When Bill Clinton ruled the Earth

Bill Clinton wasn’t always ridiculed in the press for failing to grasp the MeToo movement, and he wasn’t always the subject of awkward conversations among Democrats about whether it’s time for him to go away.

A long time ago, in 2016, Democrats, and Democratic women in particular, just couldn’t say no to Clinton. The Justice Department’s Office of the Inspector General issued a report providing several pages of evidence about how things used to be.

In June 2016, Clinton talked his way onto Attorney General Loretta Lynch’s plane to say “hello.” Lynch seemed to have places to go. She told the IG that she thought she would quickly greet Clinton and then be done with it.

But he lingered, as he tends to, and Lynch let him. Suddenly, Clinton was sitting down on the plane, settling in for a long chat.

“He picked up my tote bags and moved them, and then he sat down,” she said. “So he sat down, and my husband and I were still standing in front of him having the discussion.”

In other words, he persisted.

Lynch indicated to the IG that she was getting a little bored with Clinton and gently tried to end the conversation. But only gently … this was Bill Clinton, after all.

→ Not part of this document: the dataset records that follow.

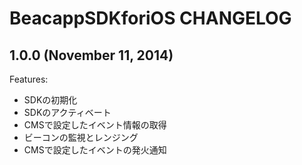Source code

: # BeacappSDKforiOS CHANGELOG

## 1.0.0 (November 11, 2014)
Features:
- SDKの初期化
- SDKのアクティベート
- CMSで設定したイベント情報の取得
- ビーコンの監視とレンジング
- CMSで設定したイベントの発火通知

“I remember at that point saying, well, you know, thank you very much kind of thing, and he sort of continued chatting …” she said.

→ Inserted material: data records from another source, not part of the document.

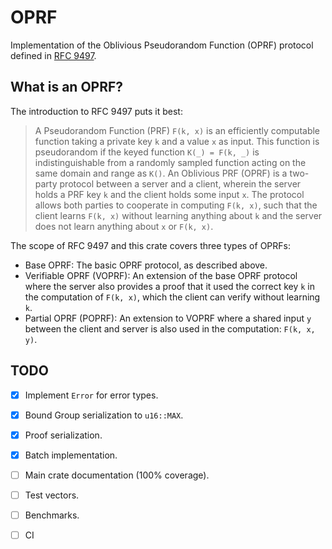 # OPRF

Implementation of the Oblivious Pseudorandom Function (OPRF) protocol defined in
[RFC 9497](https://www.rfc-editor.org/rfc/rfc9497.html).

## What is an OPRF?

The introduction to RFC 9497 puts it best:

> A Pseudorandom Function (PRF) `F(k, x)` is an efficiently computable function taking a private key
`k` and a value `x` as input. This function is pseudorandom if the keyed function `K(_) = F(k, _)` is
indistinguishable from a randomly sampled function acting on the same domain and range as `K()`. An
Oblivious PRF (OPRF) is a two-party protocol between a server and a client, wherein the server
holds a PRF key `k` and the client holds some input `x`. The protocol allows both parties to cooperate
in computing `F(k, x)`, such that the client learns `F(k, x)` without learning anything about `k` and the
server does not learn anything about `x` or `F(k, x)`.

The scope of RFC 9497 and this crate covers three types of OPRFs:
- Base OPRF: The basic OPRF protocol, as described above.
- Verifiable OPRF (VOPRF): An extension of the base OPRF protocol where the server also provides a
    proof that it used the correct key `k` in the computation of `F(k, x)`, which the client can
    verify without learning `k`.
- Partial OPRF (POPRF): An extension to VOPRF where a shared input `y` between the client and
    server is also used in the computation: `F(k, x, y)`.

## TODO

- [x] Implement `Error` for error types.
- [x] Bound Group serialization to `u16::MAX`.
- [x] Proof serialization.
- [x] Batch implementation.
- [ ] Main crate documentation (100% coverage).

- [ ] Test vectors.
- [ ] Benchmarks.
- [ ] CI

All the while, she told the IG, she wasn’t happy the conversation was happening. Republicans would later say it had the appearance of a conflict of interest, that Clinton was mounting a charm offensive on Lynch in an attempt to influence the ongoing investigation into Hillary Clinton’s use of a private email server when she was secretary of state.

“She said that she became increasingly concerned as the meeting ‘went on and on,'” the report said. “Lynch said that when she thought about it later that evening and discussed it with her staff about in the context of the case, she concluded ‘that it was just too long a conversation to have had.'”

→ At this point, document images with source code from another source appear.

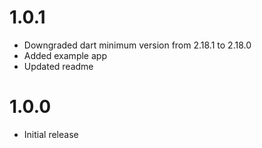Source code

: # 1.0.1

- Downgraded dart minimum version from 2.18.1 to 2.18.0
- Added example app
- Updated readme

# 1.0.0

- Initial release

Lynch’s staff was even more worried. Her senior counselor know the “optics were not great.” Her deputy chief of staff was “shocked” at Bill Clinton’s visit. Another staff worried that pictures would be taken.

But still, they hemmed and hawed. Lynch’s senior counselor finally decided to try to end the meeting.

She was stopped by security, and she told security the meeting “was not a good idea,” the IG report said. The security person said, “Why don’t you tell her yourself?”

The senior counselor walked in, and Lynch introduced her to Bill Clinton. The counselor hoped that would be enough to end the meeting.

But it wasn’t. And when she had the chance to be rude and break it up, she buckled under the weight of Clinton’s celebrity status.

“So then … I kind of didn’t know what to do because … it was a little bit unusual to be in a room with … a former president and say … you need to leave …” she said, according to the IG report. “So … I think I stared at them for a little bit longer, and then went back to where [the head of Lynch’s security detail] was standing.”

She went back to try again and, this time, Lynch took the hint, and finally told Clinton, “We do have to go.”

But Clinton kept filibustering. Lynch said she repeated again that she had to go, “and then he kept talking about something else.”

Both knew immediately the meeting was a mistake.

“I kind of looked at her and … I think I said … something like that was not great, or … something like that,” the counselor said. “And she’s like, ‘Yeah.'”

Just 102 weeks ago, Bill Clinton was the man no Democrat could tell “no,” even when all the adults in the room knew they should.

Today, Bill Clinton only seems to be able to get attention for pitching his new novel and when he kicks the MeToo movement in the head by saying things like, the times have changed when it comes to “what you can do to somebody against their will.”

Even the title of Bill Clinton’s book is forgettable, until you realize how perfectly it sums up his situation: The President is Missing.